Kondisi tersebut menjadi perhatian Kapolda NTT Irjen Pol Dr. Rudi Darmoko, S.I.K., M.Si., bersama jajaran Bhayangkari.

Pada Jumat (28/8/2026), Kapolda mendatangi sejumlah anggota Polri terdampak gempa sekaligus meninjau kondisi tempat tinggal mereka.

Kunjungan tersebut bertujuan memastikan kondisi personel dan keluarga tetap terpantau setelah bencana mengguncang wilayah Nusa Tenggara Timur.

Kapolda memeriksa kondisi anggota satu per satu serta melihat langsung dampak kerusakan yang mereka hadapi bersama keluarganya.

Selain itu, Kapolda bersama Ibu Bhayangkari menyerahkan bantuan sembako kepada keluarga personel sebagai bentuk kepedulian.
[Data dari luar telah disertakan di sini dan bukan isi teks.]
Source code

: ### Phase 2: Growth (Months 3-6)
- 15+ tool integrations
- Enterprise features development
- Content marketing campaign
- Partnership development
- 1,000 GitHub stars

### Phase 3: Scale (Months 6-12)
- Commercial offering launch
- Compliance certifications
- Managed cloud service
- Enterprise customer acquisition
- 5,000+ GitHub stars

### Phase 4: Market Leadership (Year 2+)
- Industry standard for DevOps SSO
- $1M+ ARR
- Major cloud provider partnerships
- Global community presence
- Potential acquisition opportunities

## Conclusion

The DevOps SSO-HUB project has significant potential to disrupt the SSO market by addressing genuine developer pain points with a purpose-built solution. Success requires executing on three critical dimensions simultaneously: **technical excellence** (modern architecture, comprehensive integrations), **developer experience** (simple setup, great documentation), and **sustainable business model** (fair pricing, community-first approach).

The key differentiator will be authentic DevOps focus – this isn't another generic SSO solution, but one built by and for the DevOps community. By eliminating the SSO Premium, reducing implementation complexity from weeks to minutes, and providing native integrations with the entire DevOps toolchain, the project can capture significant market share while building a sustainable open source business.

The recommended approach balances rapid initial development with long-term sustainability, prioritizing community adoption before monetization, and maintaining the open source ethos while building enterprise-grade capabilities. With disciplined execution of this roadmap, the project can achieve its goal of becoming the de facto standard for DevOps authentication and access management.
Bantuan tersebut menjadi dukungan moral sekaligus bentuk perhatian pimpinan kepada anggota yang menghadapi dampak bencana.
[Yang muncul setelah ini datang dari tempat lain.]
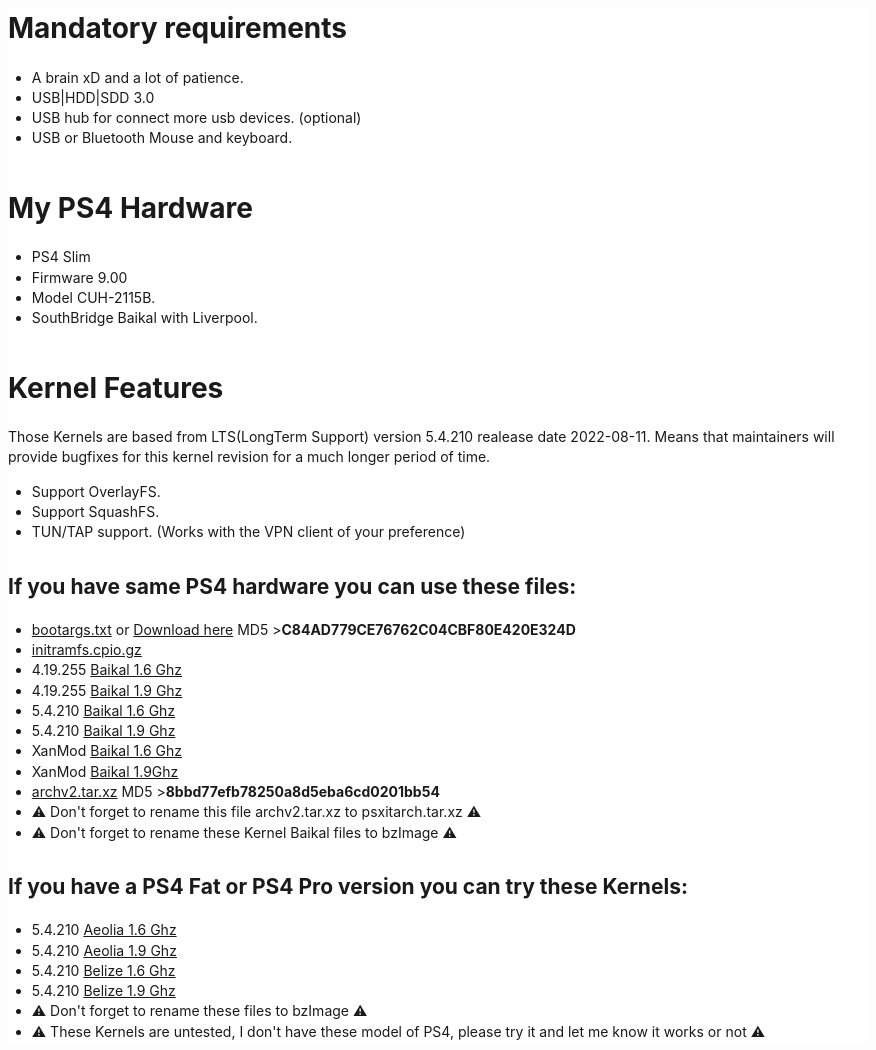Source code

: # Mandatory requirements
- A brain xD and a lot of patience.
- USB|HDD|SDD 3.0
- USB hub for connect more usb devices. (optional)
- USB or Bluetooth Mouse and keyboard.

# My PS4 Hardware

- PS4 Slim
- Firmware 9.00
- Model CUH-2115B.
- SouthBridge Baikal with Liverpool.

# Kernel Features
Those Kernels are based from LTS(LongTerm Support) version 5.4.210 realease date 2022-08-11. Means that maintainers will provide bugfixes for this kernel revision for a much longer period of time.
- Support OverlayFS.
- Support SquashFS.
- TUN/TAP support. (Works with the VPN client of your preference)

## If you have same PS4 hardware you can use these files:

- [bootargs.txt](https://github.com/whitehax0r/ArchLinux-PS4/blob/4add3a72d25dcfabff433283606b9ce30762d4d9/bootargs.txt) or [Download here](https://mega.nz/file/2qBCTJpR#CTD_nQOLFsrBMcau-KS6QitasbuVAXx_PPN22Wk2qoo) MD5 >__C84AD779CE76762C04CBF80E420E324D__
- [initramfs.cpio.gz](https://github.com/whitehax0r/ArchLinux-PS4v2/blob/c01e7d6162ad8029748b408f930f5b9952734418/initramfs.cpio.gz)
- 4.19.255 [Baikal 1.6 Ghz](https://mega.nz/file/2mxRRZwT#TgkW1_QBiI24QKZerIYHoYebdpjEPvClXOi-ZYz61DQ)
- 4.19.255 [Baikal 1.9 Ghz](https://mega.nz/file/LuBmDB7L#7jPfWuEgg1QM6-jgvGm1rr1cX0wT_6eSIA7ElQYybMo)
- 5.4.210 [Baikal 1.6 Ghz](https://mega.nz/file/W3gSGA6Q#Oafpe8Q7_iUCfvaoQkyiqRIeocD2_WZ1wh8Afp6_6mQ)
- 5.4.210 [Baikal 1.9 Ghz](https://mega.nz/file/zmBgWJpb#jnWJdYjcQcxnMgQVXtiOPCTJjR8irMxqh2S9rJelBPc) 
- XanMod [Baikal 1.6 Ghz](https://github.com/whitehax0r/ArchLinux-PS4v2/blob/3766ae7a6b7f3f47b705f90e6ad4df168cf4d47e/bzImage)
- XanMod [Baikal 1.9Ghz](https://github.com/whitehax0r/ArchLinux-PS4v2/blob/8363f7fdfc1a0a37d59430b5aedd008b0ee57cad/bzImage1.9)
- [archv2.tar.xz](https://mega.nz/file/vn5glJbB#ZWSZA7scPuyx1UkOiM_UW7NoUxxMc_L3pJGiUWKbmRI) MD5 >__8bbd77efb78250a8d5eba6cd0201bb54__
- ⚠️ Don't forget to rename this file archv2.tar.xz to psxitarch.tar.xz ⚠️ 
- ⚠️ Don't forget to rename these Kernel Baikal files to bzImage ⚠️ 

## If you have a PS4 Fat or PS4 Pro version you can try these Kernels:
- 5.4.210 [Aeolia 1.6 Ghz](https://mega.nz/file/fvgUCZpB#CEcxr2plEF-zSAy3XLpMjEJH4Hq0dxEeTOlx-JvGti4)
- 5.4.210 [Aeolia 1.9 Ghz](https://mega.nz/file/rjBgFaRJ#MXc9cOAPBDsKbXXYETBFXYJUpxGVdDpRWq1XuFEfTMg)
- 5.4.210 [Belize 1.6 Ghz](https://mega.nz/file/DyAmVZ5Y#xd8MbuExpYM19rwsc0iwru7iIkrZpyelnFTJl_jucOo)
- 5.4.210 [Belize 1.9 Ghz](https://mega.nz/file/nyoFTZLA#13w00tZjVRWRGUXYWLgpmlyIJ0i4o__AWydgv1Nbq_8)
- ⚠️ Don't forget to rename these files to bzImage ⚠️ 
- ⚠️ These Kernels are untested, I don't have these model of PS4, please try it and let me know it works or not ⚠️ 
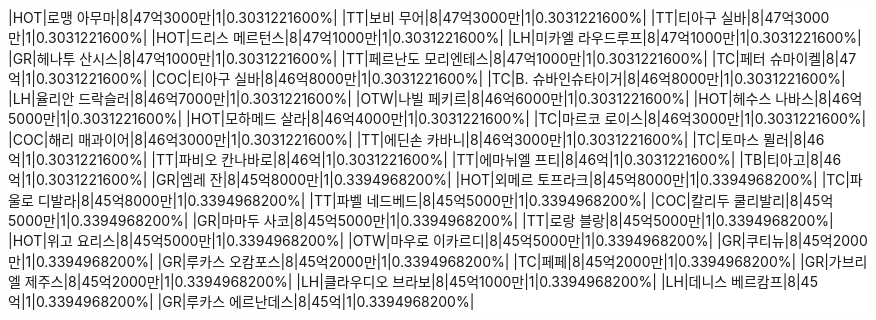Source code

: |HOT|로맹 아무마|8|47억3000만|1|0.3031221600%|
|TT|보비 무어|8|47억3000만|1|0.3031221600%|
|TT|티아구 실바|8|47억3000만|1|0.3031221600%|
|HOT|드리스 메르턴스|8|47억1000만|1|0.3031221600%|
|LH|미카엘 라우드루프|8|47억1000만|1|0.3031221600%|
|GR|헤나투 산시스|8|47억1000만|1|0.3031221600%|
|TT|페르난도 모리엔테스|8|47억1000만|1|0.3031221600%|
|TC|페터 슈마이켈|8|47억|1|0.3031221600%|
|COC|티아구 실바|8|46억8000만|1|0.3031221600%|
|TC|B. 슈바인슈타이거|8|46억8000만|1|0.3031221600%|
|LH|율리안 드락슬러|8|46억7000만|1|0.3031221600%|
|OTW|나빌 페키르|8|46억6000만|1|0.3031221600%|
|HOT|헤수스 나바스|8|46억5000만|1|0.3031221600%|
|HOT|모하메드 살라|8|46억4000만|1|0.3031221600%|
|TC|마르코 로이스|8|46억3000만|1|0.3031221600%|
|COC|해리 매과이어|8|46억3000만|1|0.3031221600%|
|TT|에딘손 카바니|8|46억3000만|1|0.3031221600%|
|TC|토마스 뮐러|8|46억|1|0.3031221600%|
|TT|파비오 칸나바로|8|46억|1|0.3031221600%|
|TT|에마뉘엘 프티|8|46억|1|0.3031221600%|
|TB|티아고|8|46억|1|0.3031221600%|
|GR|엠레 잔|8|45억8000만|1|0.3394968200%|
|HOT|외메르 토프라크|8|45억8000만|1|0.3394968200%|
|TC|파울로 디발라|8|45억8000만|1|0.3394968200%|
|TT|파벨 네드베드|8|45억5000만|1|0.3394968200%|
|COC|칼리두 쿨리발리|8|45억5000만|1|0.3394968200%|
|GR|마마두 사코|8|45억5000만|1|0.3394968200%|
|TT|로랑 블랑|8|45억5000만|1|0.3394968200%|
|HOT|위고 요리스|8|45억5000만|1|0.3394968200%|
|OTW|마우로 이카르디|8|45억5000만|1|0.3394968200%|
|GR|쿠티뉴|8|45억2000만|1|0.3394968200%|
|GR|루카스 오캄포스|8|45억2000만|1|0.3394968200%|
|TC|페페|8|45억2000만|1|0.3394968200%|
|GR|가브리엘 제주스|8|45억2000만|1|0.3394968200%|
|LH|클라우디오 브라보|8|45억1000만|1|0.3394968200%|
|LH|데니스 베르캄프|8|45억|1|0.3394968200%|
|GR|루카스 에르난데스|8|45억|1|0.3394968200%|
Rumah Rusak, Tugas Tetap Berjalan

Di tengah kondisi tersebut, sejumlah personel menghadapi kerusakan rumah dan persoalan keluarga akibat gempa.

Sebagian keluarga bahkan harus meninggalkan rumah untuk sementara waktu demi menjaga keselamatan setelah bangunan mengalami kerusakan.

Namun, kondisi pribadi tersebut tidak menghentikan anggota menjalankan tugas memberikan perlindungan dan pelayanan kepada masyarakat.

Mereka tetap berada di tengah masyarakat ketika sebagian warga juga menghadapi kehilangan, kerusakan, dan ketidakpastian akibat bencana.

Kapolda menyampaikan perhatian terhadap personel terdampak sebagai tindak lanjut arahan Kapolri.

Polda NTT juga menyiapkan dukungan untuk membantu proses renovasi rumah anggota yang mengalami kerusakan akibat gempa.

Langkah tersebut menunjukkan perhatian institusi terhadap personel yang menghadapi dampak bencana di luar tugas kedinasannya.

Bagi anggota terdampak, dukungan pimpinan menjadi penguat ketika mereka harus menghadapi kondisi sulit bersama keluarganya.

Perhatian tersebut sekaligus menegaskan bahwa personel yang bertugas membantu masyarakat juga memperoleh dukungan ketika mereka menghadapi musibah.

Polda NTT Bantu Pemulihan Warga

Selain memperhatikan kondisi internal, jajaran Polda NTT terus membantu masyarakat dalam proses pemulihan pascagempa.

Personel diarahkan melakukan patroli di rumah-rumah warga yang ditinggalkan setelah gempa mengguncang wilayah tersebut.

Petugas juga membantu membersihkan rumah warga yang mengalami kerusakan akibat bencana.

Langkah itu bertujuan membantu warga mempersiapkan tempat tinggal sebelum mereka kembali setelah kondisi dinyatakan aman.

Patroli juga membantu menjaga keamanan rumah warga selama pemiliknya masih mengungsi atau meninggalkan lingkungan tempat tinggal.

Dengan demikian, kepolisian tidak hanya menjalankan fungsi pengamanan, tetapi turut mendukung proses pemulihan masyarakat terdampak.

Kehadiran personel di lapangan menjadi bagian dari upaya memastikan masyarakat memperoleh rasa aman selama menghadapi masa pemulihan.

Di sisi lain, perhatian kepada personel terdampak memperkuat solidaritas internal di tengah situasi bencana.

Kapolda hadir untuk memastikan anggota dan keluarganya tidak menghadapi dampak gempa seorang diri.

Kunjungan tersebut juga memperlihatkan bahwa pengabdian kepada masyarakat berjalan beriringan dengan kepedulian terhadap keluarga besar Polri.

Gempa memang dapat merusak bangunan dan memaksa keluarga meninggalkan rumah untuk sementara.

Namun, semangat untuk melayani masyarakat tetap berjalan selama personel mampu menjalankan tugas dengan aman.

Pada akhirnya, pemulihan membutuhkan kerja bersama antara pemerintah, aparat, masyarakat, dan seluruh unsur yang terdampak.

Rumah dapat mengalami kerusakan, tetapi kepedulian dan kebersamaan menjadi kekuatan untuk membantu keluarga kembali bangkit.